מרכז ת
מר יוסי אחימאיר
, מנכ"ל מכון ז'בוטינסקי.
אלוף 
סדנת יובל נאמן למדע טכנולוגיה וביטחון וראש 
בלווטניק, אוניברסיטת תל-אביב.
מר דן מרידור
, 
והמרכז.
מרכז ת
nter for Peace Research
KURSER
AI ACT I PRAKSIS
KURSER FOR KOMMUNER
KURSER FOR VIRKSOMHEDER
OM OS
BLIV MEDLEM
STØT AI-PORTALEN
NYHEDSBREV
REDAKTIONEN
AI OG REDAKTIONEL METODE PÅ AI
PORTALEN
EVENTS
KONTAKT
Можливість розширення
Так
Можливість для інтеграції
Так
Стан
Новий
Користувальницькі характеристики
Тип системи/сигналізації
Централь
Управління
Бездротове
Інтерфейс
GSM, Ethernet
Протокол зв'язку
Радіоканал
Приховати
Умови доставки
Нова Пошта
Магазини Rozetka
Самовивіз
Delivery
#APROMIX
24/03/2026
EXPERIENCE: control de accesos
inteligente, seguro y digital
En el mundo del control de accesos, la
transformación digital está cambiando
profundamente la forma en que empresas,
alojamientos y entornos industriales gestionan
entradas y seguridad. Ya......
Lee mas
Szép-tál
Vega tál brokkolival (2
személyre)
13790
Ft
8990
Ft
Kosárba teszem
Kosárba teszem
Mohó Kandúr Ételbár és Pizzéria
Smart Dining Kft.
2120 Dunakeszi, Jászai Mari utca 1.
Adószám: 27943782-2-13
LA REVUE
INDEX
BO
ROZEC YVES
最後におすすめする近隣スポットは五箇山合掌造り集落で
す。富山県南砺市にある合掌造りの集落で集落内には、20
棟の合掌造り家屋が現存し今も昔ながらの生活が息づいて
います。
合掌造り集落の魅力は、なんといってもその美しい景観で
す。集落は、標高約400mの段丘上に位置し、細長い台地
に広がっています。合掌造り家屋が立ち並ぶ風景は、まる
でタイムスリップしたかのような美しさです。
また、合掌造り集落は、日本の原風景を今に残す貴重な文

**Exercise aim:** Please copy out every line of the data above, keeping each character, word and line break unchanged.

**Response:**
מרכז ת
מר יוסי אחימאיר
, מנכ"ל מכון ז'בוטינסקי.
אלוף 
סדנת יובל נאמן למדע טכנולוגיה וביטחון וראש 
בלווטניק, אוניברסיטת תל-אביב.
מר דן מרידור
, 
והמרכז.
מרכז ת
nter for Peace Research
KURSER
AI ACT I PRAKSIS
KURSER FOR KOMMUNER
KURSER FOR VIRKSOMHEDER
OM OS
BLIV MEDLEM
STØT AI-PORTALEN
NYHEDSBREV
REDAKTIONEN
AI OG REDAKTIONEL METODE PÅ AI
PORTALEN
EVENTS
KONTAKT
Можливість розширення
Так
Можливість для інтеграції
Так
Стан
Новий
Користувальницькі характеристики
Тип системи/сигналізації
Централь
Управління
Бездротове
Інтерфейс
GSM, Ethernet
Протокол зв'язку
Радіоканал
Приховати
Умови доставки
Нова Пошта
Магазини Rozetka
Самовивіз
Delivery
#APROMIX
24/03/2026
EXPERIENCE: control de accesos
inteligente, seguro y digital
En el mundo del control de accesos, la
transformación digital está cambiando
profundamente la forma en que empresas,
alojamientos y entornos industriales gestionan
entradas y seguridad. Ya......
Lee mas
Szép-tál
Vega tál brokkolival (2
személyre)
13790
Ft
8990
Ft
Kosárba teszem
Kosárba teszem
Mohó Kandúr Ételbár és Pizzéria
Smart Dining Kft.
2120 Dunakeszi, Jászai Mari utca 1.
Adószám: 27943782-2-13
LA REVUE
INDEX
BO
ROZEC YVES
最後におすすめする近隣スポットは五箇山合掌造り集落で
す。富山県南砺市にある合掌造りの集落で集落内には、20
棟の合掌造り家屋が現存し今も昔ながらの生活が息づいて
います。
合掌造り集落の魅力は、なんといってもその美しい景観で
す。集落は、標高約400mの段丘上に位置し、細長い台地
に広がっています。合掌造り家屋が立ち並ぶ風景は、まる
でタイムスリップしたかのような美しさです。
また、合掌造り集落は、日本の原風景を今に残す貴重な文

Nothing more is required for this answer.